Based on a 2009 exhibit of wartime correspondence held by the Clara Thomas Archives & Special Collections, "Letters Home" highlights some correspondence exchanged by soldiers with their parents, siblings and friends during the First and Second World Wars.
This online exhibit would not have been possible without the generosity of family members who, over the years have donated their family records for the benefit of students and scholars of York University. In particular, archival staff would like to thank Dorothy Stepler, John Lennox, the late Bettie Lennox Locke, and Nick Aplin. A special thanks must be made to Vicki Ryckman. She found the letters of Charles Shore in an old barn in Prince Edward County where she grew up and donated the letters to the archives in 2008.
Dorothy Hamilton Stepler was a native of Strathroy, Ontario, was the daughter of William and Wynne (Gordon) Stepler and sister to Gordon William Stepler. A graduate of the University of Western Ontario in 1931, Stepler worked for the Federal Department of Health and Welfare. Stepler edited and published two articles based on the letters her brother Gordon sent home from the Front while serving in World War I.
Dorothy Stepler donated her brother's correspondence and military records to the archives in 1998. They are available at the Clara Thomas Archives & Special Collections, fonds 0170.
Thomas W. and Katherine Shore lived on a farm they owned in Sebringville, Ontario during WWI. They had at least one son, Charles William Shore (b.1898) and one daughter, Jennie B. Shore. Misrepresenting his age, Charles enlisted in the military in 1916, and was sent overseas to England where he served as a mess orderly in the early stages of the war.
Vicki Ryckman found approximately fifty letters belonging to the Shore family in an old barn in Prince Edward County when she was growing up.
She donated the letters in 2008 to the Clara Thomas Archives & Special Collections, where they can be accessed as fonds 0543.
The Lennox family had traditional roots in Simcoe County but Wilfred Lennox and his wife Fannie Watt met and married in Toronto in 1916. Wilfred, a graduate of the Ontario Agricultural College, worked in the Federal Department of Agriculture in the Plant Products Division. The couple had three children, William (Bill), John and Elizabeth (Bettie). During World War II, Wilfred Lennox was seconded to the Wartime Prices and Trade Board in Ottawa while his sons Bill and John joined the Royal Canadian Air Force.
The archives holds correspondence between John Watt Lennox, his friend and fellow pilot Richard Palmer, and his parents and his little sister Bettie. Dr. John Lennox, professor of English at York University, along with his aunt Elizabeth Lennox Locke, donated the WWII correspondence of the Lennox family to the archives in 2009. The letters can be accessed at the Clara Thomas Archives & Special Collections, fonds 0549.
Edwin Miller (Ted) Aplin (1909-1973) was born in Devon, England.

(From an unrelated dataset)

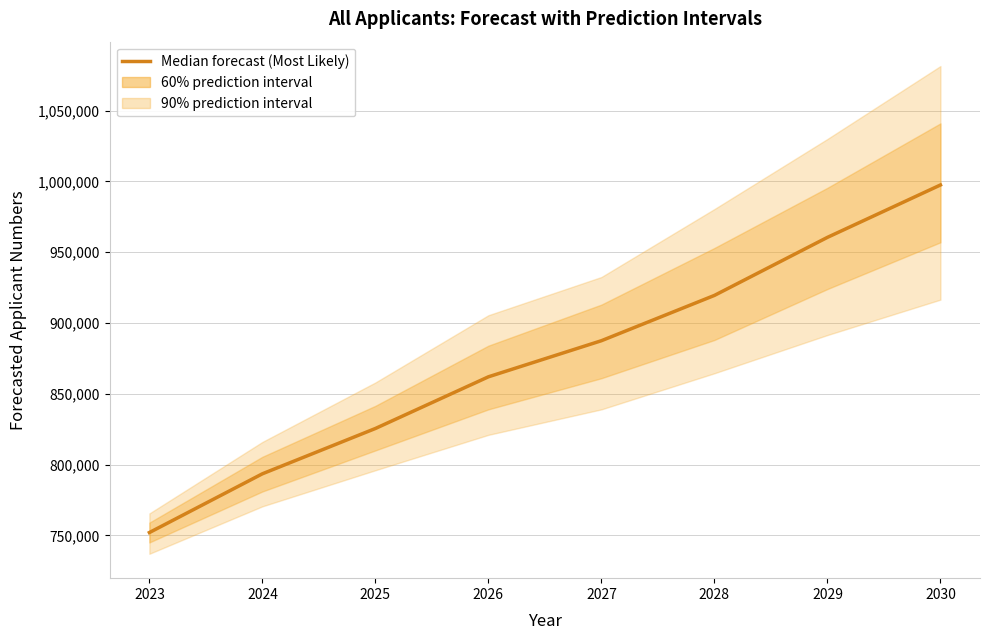

Is it true that the value at 2027 is 422612?

False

He immigrated to Canada in 1930 where he met his future wife Elinor Grave Leef. They had four children: Nick, Frank, Dave and Jacqueline.
Aplin was active in the years before WWII in the League for Social Reconstruction, the Canadian Civil Liberties Union and the Committee to Aid Spanish Democracy, and was a member of the Cooperative Commonwealth Federation. He enlisted in the Royal Canadian Air Force and was stationed in Toronto, Camp Borden, Trenton and Belleville. In December 1944, he left Canada for England and, after the Nazi surrender, was stationed at Celle, Germany as part of Royal Air Force 84 Group Disarmament HQ Unit.

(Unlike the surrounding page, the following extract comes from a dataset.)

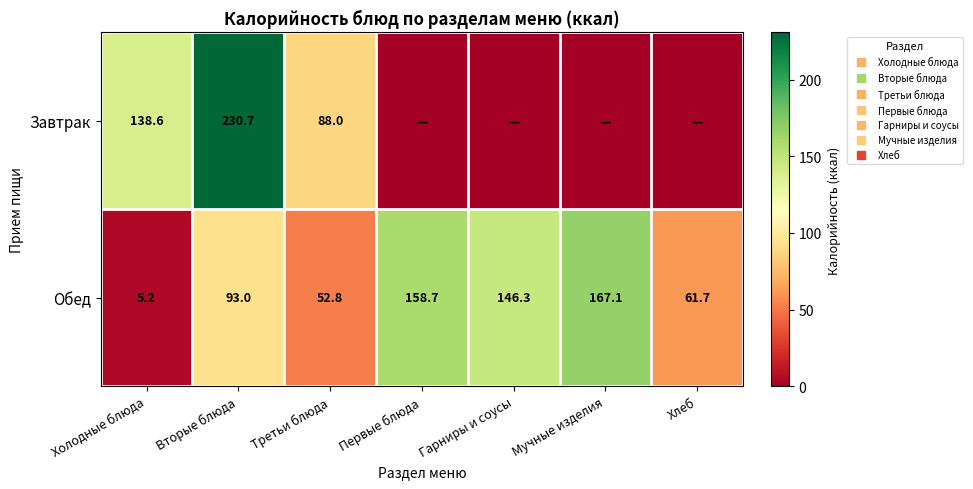

What is the sum of all Завтрак values?

457.3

Being stationed near the Bergen-Belsen Concentration Camp, Aplin became interested in the welfare of the camp victims, many of whom were interned at Bergen-Belsen long after its liberation. To aid the survivors, he organized a system using the Armed Forces Postal System to put internees in contact with their families and friends, and collected goods from Canadian families for distribution at the camp. His work at Bergen-Belsen led many survivors to refer to him as "The Angel of Belsen". The archives holds letters written by Ted Aplin to his wife Elinor during WWII. The archives also contains personal documents and material accumulated by Aplin’s sons for a commemoration ceremony celebrating the 50th Anniversary of the liberation of the Bergen-Belsen concentration camp in 1995.
The records of Ted Aplin are located at the Clara Thomas Archives & Special Collections, fonds 0151.